Patients admitted with SAH caused by a ruptured anterior circulation aneurysm who were in Hunt and Kosnik Grades I to IV and were treated by clipping within 72 hours of SAH onset were enrolled at 7 neurosurgical sites in Japan. These patients were assigned to one of 2 groups: the usual therapy group (control group) or the add-on 100 mg cilostazol twice daily group (cilostazol group). The group assignments were done by a computer-generated randomization sequence. The primary study end point was the onset of symptomatic vasospasm. Secondary end points were the onset of angiographic vasospasm and new cerebral infarctions related to cerebral vasospasm, clinical outcome as assessed by the modified Rankin scale, and length of hospitalization. All end points were assessed for the intention-to-treat population.

Results

Between November 2009 and December 2010, 114 patients with SAH were treated by clipping within 72 hours from the onset of SAH and were screened.
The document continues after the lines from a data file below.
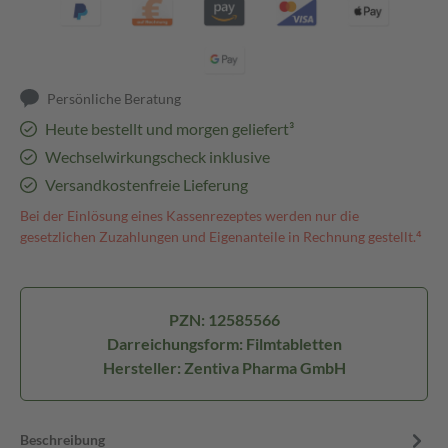
Persönliche Beratung
Heute bestellt und morgen geliefert³
Wechselwirkungscheck inklusive
Versandkostenfreie Lieferung
Bei der Einlösung eines Kassenrezeptes werden nur die
gesetzlichen Zuzahlungen und Eigenanteile in Rechnung gestellt.⁴
PZN: 12585566
Darreichungsform: Filmtabletten
Hersteller: Zentiva Pharma GmbH
Beschreibung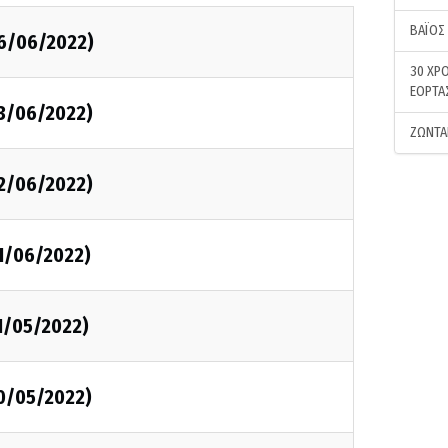
ΒΑΪΟΣ
06/06/2022)
30 ΧΡΟ
ΕΟΡΤΑ
03/06/2022)
ΖΩΝΤΑ
02/06/2022)
01/06/2022)
1/05/2022)
30/05/2022)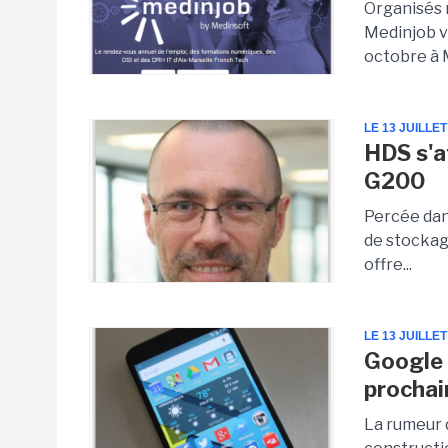
Organisés 
Medinjob v
octobre à M
LE 13 JUILLET
HDS s'a
G200
Percée dans
de stockage
offre...
LE 13 JUILLET
Google 
prochai
La rumeur 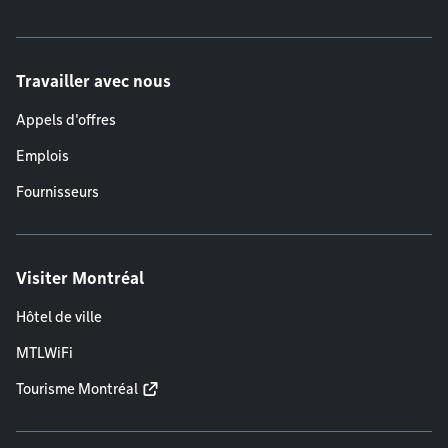
Travailler avec nous
Appels d'offres
Emplois
Fournisseurs
Visiter Montréal
Hôtel de ville
MTLWiFi
Tourisme Montréal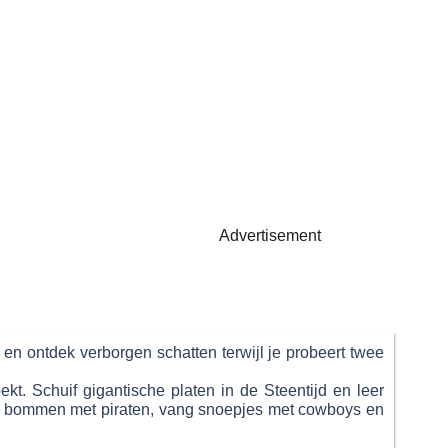
Advertisement
n en ontdek verborgen schatten terwijl je probeert twee
t. Schuif gigantische platen in de Steentijd en leer
ik bommen met piraten, vang snoepjes met cowboys en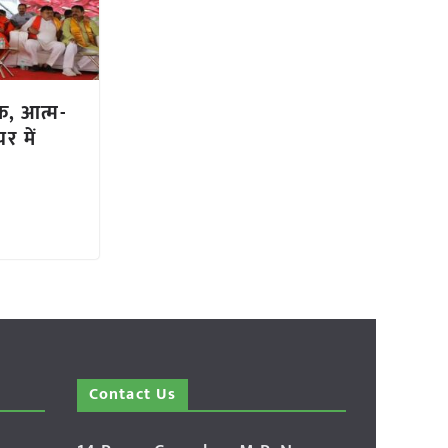
क, आत्म-
र में
Contact Us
Five patients were excluded because no consent was given. Thus, 109 patients were randomly assigned to the cilostazol group (n = 54) or the control group (n = 55). Symptomatic vasospasm occurred in 13% (n = 7) of the cilostazol group and in 40% (n = 22) of the control group (p = 0.0021, Fisher exact test). The incidence of angiographic vasospasm was significantly lower in the cilostazol group than in the control group (50% vs 77%; p = 0.0055, Fisher exact test). Multiple logistic analyses demonstrated that nonuse of cilostazol is an independent factor for symptomatic and angiographic vasospasm. The incidence of new cerebral infarctions was also significantly lower in the cilostazol group than in the control group (11% vs 29%; p = 0.0304, Fisher exact test). Clinical outcomes at 1, 3, and 6 months after SAH in the cilostazol group were better than those in the control group, although a significant difference was not shown. There was also no significant difference in the length of hospitalization between the groups. No severe adverse event occurred during the study period.

Conclusions

Oral administration of cilostazol is effective in preventing cerebral vasospasm with a low risk of severe adverse events. Clinical trial registration no. UMIN000004347, University Hospital Medical Information Network Clinical Trials Registry.